Ricardo Canese – Na prática, o informe do senhor Insulza foi rechaçado pela assembleia da OEA. A organização não aprovou este informe. Ao contrário, a assembleia disse que as chancelarias vão aprofundar os estudos sobre o Paraguai. Então, diplomaticamente se entende que há um rechaço do informe de Insulza, por ser absolutamente insuficiente, por não refletir o que Mercosul, Unasul e SICA (Sistema de Integração Centro-Americana) assinalaram como uma quebra do Estado de Direito, um atentado contra a Constituição, uma destruição da democracia. São três blocos da América Latina que se manifestaram muito claramente. A OEA deixou de lado o informe de Insulza e instou as chancelarias analisem com mais profundidade o tema.

Sul21 – O senhor ainda crê que é possível reverter a destituição de Lugo?

Ricardo Canese – É o mais sensato revertê-la. A democracia se constrói com democracia, não com golpes de estado. Por isto é que é chamativo que alguns setores da OEA e, particularmente, Estados Unidos e Canadá, que têm interesses muito fortes pela América Latina, estejam tratando de minimizar o golpe de estado. É lamentável que alguns países que se dizem democráticos queiram avalizar um golpe de estado. Não houve apresentação de provas. Os próprios parlamentares que acusaram disseram que não apresentariam provas. Eu não sei como se pode julgar alguém sem apresentar provas. Como se pode julgar alguém se não há um devido processo? Se elaborou o regulamento do julgamento depois da acusação. Nossa Constituição é muito clara: a lei tem que ser prévia à acusação, não se pode acusar uma pessoa e fazer uma lei especial para a pessoa acusada. Isto é gravíssimo, é um atentado contra os direitos humanos e aos direitos constitucionais. Ademais, não se permitiu direito à defesa. Enfim, tudo foi ilegal e inconstitucional.

Sul21 – O senhor tem esperança de que a Corte Constitucional reverta a destituição?

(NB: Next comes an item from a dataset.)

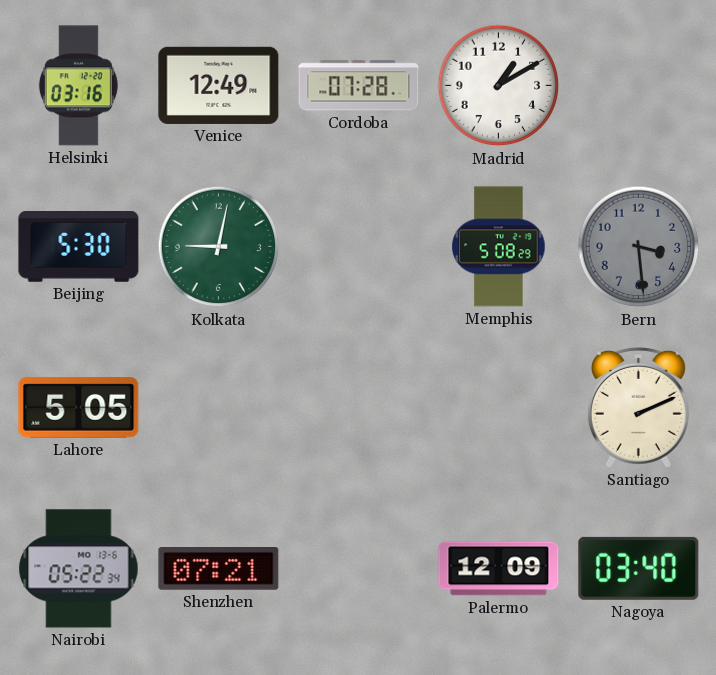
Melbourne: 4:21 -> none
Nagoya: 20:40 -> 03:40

Ricardo Canese – A Corte está comprometida com os golpistas, não temos nenhuma esperança. Mas apresentamos a ação de inconstitucionalidade para que, se rechaçarem, como é previsível, possamos recorrer a instâncias internacionais. É uma Corte que não apenas avalizou o golpe de estado, mas avalizou o roubo de terras mal havidas. Quando nosso governo e governos anteriores, inclusive, quiseram recuperar as terras roubadas do Estado, roubadas do povo paraguaio, disseram que o Estado deveria receber apenas as custas judiciais. Esta é a Corte Suprema que temos. Uma Corte que protege os ladrões de terras públicos, os grandes narcotraficantes, os grandes sonegadores de impostos. O Governo Lugo tentou mudar esta situação e o golpe de estado vem justamente para, como disse o presidente uruguaio José Mujica, que o narco-coloradismo volte a imperar como imperou durante setenta anos. Esta é a essência deste golpe de estado que foi gestado pelo Partido Colorado com a participação dos liberais.

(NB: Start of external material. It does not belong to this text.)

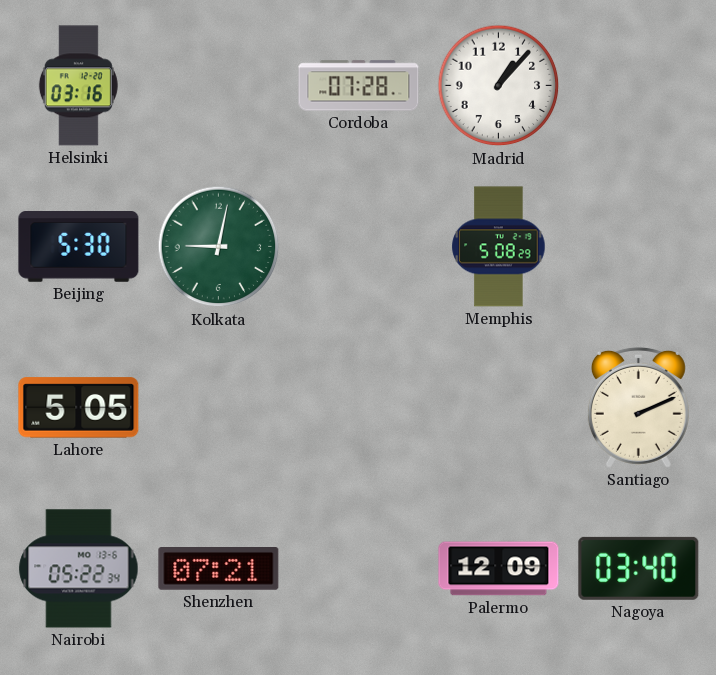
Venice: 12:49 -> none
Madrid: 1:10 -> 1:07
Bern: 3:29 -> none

Sul21 – O stronismo ainda está muito arraigado nas estruturas do Estado paraguaio?

Ricardo Canese – Está na sociedade paraguaia. Os grandes negócios seguem nas mãos de stronistas. Quase a totalidade dos meios de imprensa é propriedade de pessoas que roubaram com Stroessner, que enriqueceram com Stroessner. Por isto, não é casualidade que a imprensa esteja a favor deste golpe de estado. Ademais, as grandes fortunas do Paraguai são de amigos e cúmplices do Alfredo Stroessner. Obviamente há algumas exceções, mas em sua grande maioria o grande empresariado paraguaio não é honesto, forjado com seu esforço, com negócios limpos como há em outros países da América Latina. Aqui, o grande empresariado roubou ao Estado, roubou ao povo paraguaio, faz negócios ilícitos, narcotráfico, roubo de terras. O Governo Lugo buscou democratizar, dar participação ao povo, potencializar empresários honestos. Este grupo golpista não quer justamente ceder estes privilégios.
"Governo Franco deu luz verde às sementes transgênicas", afirma secretário-geral da Frente Guasú | Foto: Itaipu.gov.py

Sul21 – Como o senhor analisa os primeiros passos de Governo Franco?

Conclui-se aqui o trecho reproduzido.